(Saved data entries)
-=-=-=-=-
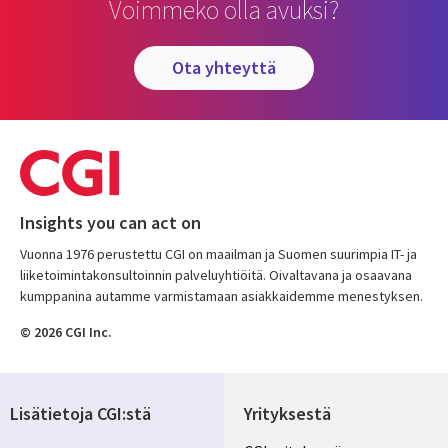
Voimmeko olla avuksi?
ota yhteyttä
Insights you can act on
Vuonna 1976 perustettu CGI on maailman ja Suomen suurimpia IT- ja
liiketoimintakonsultoinnin palveluyhtiöitä. Oivaltavana ja osaavana
kumppanina autamme varmistamaan asiakkaidemme menestyksen.
© 2026 CGI Inc.
Lisätietoja CGI:stä
Yrityksestä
-=-=-=-=-
_Assignment:_
The task calls for all records to be set down precisely, excluding any images.

_Exercise result:_
Voimmeko olla avuksi?
ota yhteyttä
Insights you can act on
Vuonna 1976 perustettu CGI on maailman ja Suomen suurimpia IT- ja
liiketoimintakonsultoinnin palveluyhtiöitä. Oivaltavana ja osaavana
kumppanina autamme varmistamaan asiakkaidemme menestyksen.
© 2026 CGI Inc.
Lisätietoja CGI:stä
Yrityksestä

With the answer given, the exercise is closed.